[[ Raw data open ]]

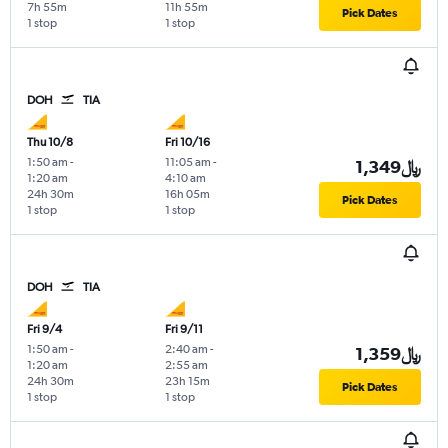
7h 55m
11h 55m
Pick Dates
1 stop
1 stop
DOH
TIA
Thu 10/8
Fri 10/16
1:50 am
-
11:05 am
-
1,349﷼
1:20 am
4:10 am
24h 30m
16h 05m
Pick Dates
1 stop
1 stop
DOH
TIA
Fri 9/4
Fri 9/11
1:50 am
-
2:40 am
-
1,359﷼
1:20 am
2:55 am
24h 30m
23h 15m
Pick Dates
1 stop
1 stop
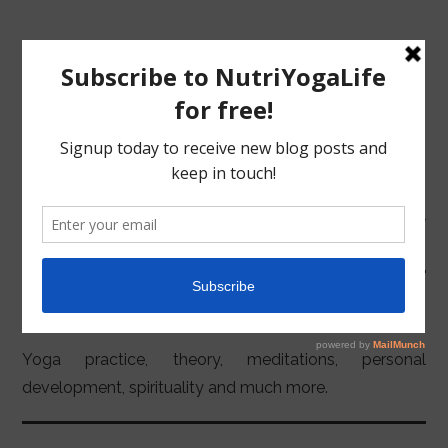
MENU
HOME
YOGA
NUTRITION
Yoga practice, theory, meditations, personal
development, spirituality and much more.
YOGA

[[ Raw data closed ]]

Where pictures appear, skip them and transcribe all other material word for word.

*Finished task*.
7h 55m
11h 55m
Pick Dates
1 stop
1 stop
DOH
TIA
Thu 10/8
Fri 10/16
1:50 am
-
11:05 am
-
1,349﷼
1:20 am
4:10 am
24h 30m
16h 05m
Pick Dates
1 stop
1 stop
DOH
TIA
Fri 9/4
Fri 9/11
1:50 am
-
2:40 am
-
1,359﷼
1:20 am
2:55 am
24h 30m
23h 15m
Pick Dates
1 stop
1 stop
MENU
HOME
YOGA
NUTRITION
Yoga practice, theory, meditations, personal
development, spirituality and much more.
YOGA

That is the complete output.